> [Source records]:

· · · · · · ·

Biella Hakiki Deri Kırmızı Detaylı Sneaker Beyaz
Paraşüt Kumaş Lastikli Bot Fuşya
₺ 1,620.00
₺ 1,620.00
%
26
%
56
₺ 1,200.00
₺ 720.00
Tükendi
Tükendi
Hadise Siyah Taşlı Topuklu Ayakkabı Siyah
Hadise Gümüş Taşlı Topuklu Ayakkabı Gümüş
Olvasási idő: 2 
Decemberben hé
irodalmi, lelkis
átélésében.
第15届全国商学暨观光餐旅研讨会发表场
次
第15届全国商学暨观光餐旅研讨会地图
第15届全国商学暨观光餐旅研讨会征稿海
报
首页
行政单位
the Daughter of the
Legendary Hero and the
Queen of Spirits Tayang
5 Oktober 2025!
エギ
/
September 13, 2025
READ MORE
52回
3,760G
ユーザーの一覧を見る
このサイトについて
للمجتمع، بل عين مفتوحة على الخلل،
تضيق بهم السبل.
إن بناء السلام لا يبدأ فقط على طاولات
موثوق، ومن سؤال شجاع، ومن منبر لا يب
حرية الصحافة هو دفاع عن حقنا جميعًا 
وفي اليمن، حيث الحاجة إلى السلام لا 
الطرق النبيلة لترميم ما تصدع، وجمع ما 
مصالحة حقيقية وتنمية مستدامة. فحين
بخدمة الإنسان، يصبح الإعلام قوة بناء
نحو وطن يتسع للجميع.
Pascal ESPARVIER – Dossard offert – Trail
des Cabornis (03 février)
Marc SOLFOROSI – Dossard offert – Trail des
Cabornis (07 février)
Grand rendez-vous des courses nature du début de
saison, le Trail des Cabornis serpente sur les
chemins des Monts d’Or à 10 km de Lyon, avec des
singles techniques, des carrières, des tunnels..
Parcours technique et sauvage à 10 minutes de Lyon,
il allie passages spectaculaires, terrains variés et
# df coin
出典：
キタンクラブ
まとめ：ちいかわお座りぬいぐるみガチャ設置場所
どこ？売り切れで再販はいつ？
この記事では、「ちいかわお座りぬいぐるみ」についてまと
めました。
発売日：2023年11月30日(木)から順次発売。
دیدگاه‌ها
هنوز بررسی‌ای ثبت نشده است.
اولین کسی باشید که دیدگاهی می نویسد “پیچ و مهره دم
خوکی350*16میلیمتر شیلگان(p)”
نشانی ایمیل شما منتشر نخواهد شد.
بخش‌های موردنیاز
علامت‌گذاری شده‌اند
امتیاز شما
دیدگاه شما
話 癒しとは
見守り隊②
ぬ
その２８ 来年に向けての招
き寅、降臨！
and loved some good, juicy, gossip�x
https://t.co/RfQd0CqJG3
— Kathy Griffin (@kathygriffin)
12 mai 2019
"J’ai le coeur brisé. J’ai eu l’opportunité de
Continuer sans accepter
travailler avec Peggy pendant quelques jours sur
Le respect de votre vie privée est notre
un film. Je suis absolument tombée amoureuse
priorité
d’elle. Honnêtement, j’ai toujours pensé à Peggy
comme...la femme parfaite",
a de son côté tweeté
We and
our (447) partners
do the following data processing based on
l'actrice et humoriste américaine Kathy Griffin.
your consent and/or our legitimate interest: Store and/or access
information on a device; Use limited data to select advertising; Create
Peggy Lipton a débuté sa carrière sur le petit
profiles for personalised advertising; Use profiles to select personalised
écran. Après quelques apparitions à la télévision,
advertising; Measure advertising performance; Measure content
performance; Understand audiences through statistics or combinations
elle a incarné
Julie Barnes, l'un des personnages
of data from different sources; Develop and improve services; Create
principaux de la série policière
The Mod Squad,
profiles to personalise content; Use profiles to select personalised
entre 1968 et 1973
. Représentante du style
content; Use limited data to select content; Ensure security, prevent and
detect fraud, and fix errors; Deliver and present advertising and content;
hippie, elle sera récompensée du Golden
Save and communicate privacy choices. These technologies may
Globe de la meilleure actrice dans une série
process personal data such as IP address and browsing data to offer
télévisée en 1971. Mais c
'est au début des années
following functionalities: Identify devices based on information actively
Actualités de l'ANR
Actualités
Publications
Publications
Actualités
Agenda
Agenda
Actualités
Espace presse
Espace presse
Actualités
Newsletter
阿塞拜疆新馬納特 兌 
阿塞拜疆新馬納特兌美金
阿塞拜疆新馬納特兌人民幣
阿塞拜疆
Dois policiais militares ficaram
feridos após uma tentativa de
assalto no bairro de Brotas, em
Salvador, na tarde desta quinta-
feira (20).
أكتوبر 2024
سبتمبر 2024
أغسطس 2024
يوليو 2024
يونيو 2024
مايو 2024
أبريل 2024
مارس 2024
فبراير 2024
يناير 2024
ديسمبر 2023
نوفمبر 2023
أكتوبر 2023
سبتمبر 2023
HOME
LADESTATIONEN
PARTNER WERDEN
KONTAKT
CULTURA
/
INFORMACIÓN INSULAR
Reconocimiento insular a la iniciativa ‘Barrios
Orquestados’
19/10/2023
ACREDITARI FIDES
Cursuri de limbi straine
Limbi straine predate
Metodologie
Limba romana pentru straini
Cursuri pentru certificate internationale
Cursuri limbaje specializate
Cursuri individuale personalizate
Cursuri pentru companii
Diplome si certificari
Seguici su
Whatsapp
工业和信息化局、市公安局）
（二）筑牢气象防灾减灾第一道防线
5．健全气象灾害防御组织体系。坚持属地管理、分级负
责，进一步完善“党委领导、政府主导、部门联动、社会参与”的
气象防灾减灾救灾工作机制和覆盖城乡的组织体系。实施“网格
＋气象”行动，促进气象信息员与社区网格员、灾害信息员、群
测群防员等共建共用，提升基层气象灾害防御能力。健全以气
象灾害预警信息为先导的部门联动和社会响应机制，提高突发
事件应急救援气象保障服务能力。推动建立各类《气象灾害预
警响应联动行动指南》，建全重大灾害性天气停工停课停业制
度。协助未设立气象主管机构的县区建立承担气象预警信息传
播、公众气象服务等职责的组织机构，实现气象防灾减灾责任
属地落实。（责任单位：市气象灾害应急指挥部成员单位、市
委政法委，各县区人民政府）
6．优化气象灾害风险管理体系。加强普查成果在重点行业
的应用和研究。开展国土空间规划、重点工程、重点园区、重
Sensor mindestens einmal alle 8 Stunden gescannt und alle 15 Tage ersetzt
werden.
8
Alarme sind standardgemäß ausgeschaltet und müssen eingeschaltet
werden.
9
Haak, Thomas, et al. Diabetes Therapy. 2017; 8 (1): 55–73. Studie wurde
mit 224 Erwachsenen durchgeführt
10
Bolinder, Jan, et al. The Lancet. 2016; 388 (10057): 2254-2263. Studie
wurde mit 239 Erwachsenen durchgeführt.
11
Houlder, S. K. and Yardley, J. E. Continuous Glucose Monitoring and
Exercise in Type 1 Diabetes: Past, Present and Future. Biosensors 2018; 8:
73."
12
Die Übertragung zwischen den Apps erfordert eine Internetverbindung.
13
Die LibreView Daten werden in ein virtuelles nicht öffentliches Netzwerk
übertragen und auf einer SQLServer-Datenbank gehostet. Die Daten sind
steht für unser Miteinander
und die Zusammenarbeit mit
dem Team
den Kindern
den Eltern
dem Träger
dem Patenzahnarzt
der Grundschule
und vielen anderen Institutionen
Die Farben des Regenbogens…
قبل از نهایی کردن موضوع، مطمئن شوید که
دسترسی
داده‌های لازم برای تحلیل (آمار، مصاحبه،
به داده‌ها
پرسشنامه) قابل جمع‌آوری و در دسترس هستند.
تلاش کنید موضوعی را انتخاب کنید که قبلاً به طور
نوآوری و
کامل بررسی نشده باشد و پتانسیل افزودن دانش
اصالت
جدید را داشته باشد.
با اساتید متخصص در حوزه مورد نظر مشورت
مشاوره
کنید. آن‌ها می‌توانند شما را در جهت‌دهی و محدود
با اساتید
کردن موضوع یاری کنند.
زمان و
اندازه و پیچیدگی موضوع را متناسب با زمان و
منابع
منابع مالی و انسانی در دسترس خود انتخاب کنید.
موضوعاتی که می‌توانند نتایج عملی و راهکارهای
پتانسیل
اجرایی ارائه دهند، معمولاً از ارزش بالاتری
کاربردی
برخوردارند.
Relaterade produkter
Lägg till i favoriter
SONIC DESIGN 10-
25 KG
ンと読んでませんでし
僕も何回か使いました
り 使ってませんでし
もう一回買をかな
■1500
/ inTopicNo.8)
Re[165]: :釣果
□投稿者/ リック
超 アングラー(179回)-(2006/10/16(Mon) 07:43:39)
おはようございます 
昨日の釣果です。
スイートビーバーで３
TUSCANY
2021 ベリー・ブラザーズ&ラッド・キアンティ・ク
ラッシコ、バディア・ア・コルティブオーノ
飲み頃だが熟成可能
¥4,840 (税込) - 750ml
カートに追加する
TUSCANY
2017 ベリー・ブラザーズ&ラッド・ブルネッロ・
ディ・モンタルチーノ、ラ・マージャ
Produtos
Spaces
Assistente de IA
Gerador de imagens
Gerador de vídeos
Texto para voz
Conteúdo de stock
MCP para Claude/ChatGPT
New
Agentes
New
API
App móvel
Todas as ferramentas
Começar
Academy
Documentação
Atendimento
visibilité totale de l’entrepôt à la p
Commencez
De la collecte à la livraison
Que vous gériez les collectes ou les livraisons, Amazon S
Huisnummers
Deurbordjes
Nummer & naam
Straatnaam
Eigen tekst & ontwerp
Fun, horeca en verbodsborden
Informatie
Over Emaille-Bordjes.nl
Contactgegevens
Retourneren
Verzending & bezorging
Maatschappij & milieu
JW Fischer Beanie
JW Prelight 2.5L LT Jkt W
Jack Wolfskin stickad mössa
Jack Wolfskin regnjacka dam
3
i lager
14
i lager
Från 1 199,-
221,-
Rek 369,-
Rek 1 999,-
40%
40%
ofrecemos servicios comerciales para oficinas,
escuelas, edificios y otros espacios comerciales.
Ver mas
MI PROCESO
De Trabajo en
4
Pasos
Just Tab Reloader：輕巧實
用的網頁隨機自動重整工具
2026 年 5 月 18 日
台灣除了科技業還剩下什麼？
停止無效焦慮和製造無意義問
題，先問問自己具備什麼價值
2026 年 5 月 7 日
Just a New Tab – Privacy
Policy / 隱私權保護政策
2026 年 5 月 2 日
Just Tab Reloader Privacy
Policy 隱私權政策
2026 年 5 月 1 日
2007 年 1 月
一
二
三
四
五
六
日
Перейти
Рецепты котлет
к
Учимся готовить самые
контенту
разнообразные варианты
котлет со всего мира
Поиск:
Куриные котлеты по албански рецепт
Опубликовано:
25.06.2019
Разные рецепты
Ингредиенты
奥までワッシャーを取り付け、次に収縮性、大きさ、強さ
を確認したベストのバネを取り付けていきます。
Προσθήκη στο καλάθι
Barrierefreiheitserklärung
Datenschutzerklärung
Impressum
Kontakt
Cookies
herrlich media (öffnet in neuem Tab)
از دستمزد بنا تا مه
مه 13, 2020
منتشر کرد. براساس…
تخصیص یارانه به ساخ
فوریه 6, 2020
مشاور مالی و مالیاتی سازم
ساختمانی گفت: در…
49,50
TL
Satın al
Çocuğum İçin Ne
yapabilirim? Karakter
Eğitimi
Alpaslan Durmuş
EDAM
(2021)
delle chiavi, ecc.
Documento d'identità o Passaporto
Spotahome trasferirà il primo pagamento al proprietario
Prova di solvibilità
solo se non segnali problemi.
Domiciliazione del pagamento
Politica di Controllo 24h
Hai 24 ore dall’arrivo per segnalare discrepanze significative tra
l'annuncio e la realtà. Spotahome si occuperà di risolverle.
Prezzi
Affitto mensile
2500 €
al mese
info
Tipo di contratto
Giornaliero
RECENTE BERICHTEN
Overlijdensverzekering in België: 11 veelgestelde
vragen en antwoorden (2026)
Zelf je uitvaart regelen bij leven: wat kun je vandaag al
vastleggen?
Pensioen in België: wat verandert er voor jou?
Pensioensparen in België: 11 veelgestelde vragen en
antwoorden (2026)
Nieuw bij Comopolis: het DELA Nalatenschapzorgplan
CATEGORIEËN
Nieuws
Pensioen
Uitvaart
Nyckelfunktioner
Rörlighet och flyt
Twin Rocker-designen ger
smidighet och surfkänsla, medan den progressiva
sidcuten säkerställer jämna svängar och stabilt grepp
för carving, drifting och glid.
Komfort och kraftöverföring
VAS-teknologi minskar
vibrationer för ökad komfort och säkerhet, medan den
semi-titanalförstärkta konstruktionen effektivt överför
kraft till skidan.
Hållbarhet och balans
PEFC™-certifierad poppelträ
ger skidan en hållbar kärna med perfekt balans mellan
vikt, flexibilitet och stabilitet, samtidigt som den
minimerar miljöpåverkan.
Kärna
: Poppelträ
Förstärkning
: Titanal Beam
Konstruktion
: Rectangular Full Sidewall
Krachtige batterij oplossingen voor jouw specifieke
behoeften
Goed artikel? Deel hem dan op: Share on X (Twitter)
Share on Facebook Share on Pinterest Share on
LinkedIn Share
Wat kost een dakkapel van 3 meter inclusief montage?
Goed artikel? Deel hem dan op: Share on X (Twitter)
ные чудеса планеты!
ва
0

· · · · · · ·

> [WHAT YOU HAVE TO DO]:
Show every line in the entries above that contains the string "توانند".

> [TASK SOLUTION]:
کنید. آن‌ها می‌توانند شما را در جهت‌دهی و محدود
موضوعاتی که می‌توانند نتایج عملی و راهکارهای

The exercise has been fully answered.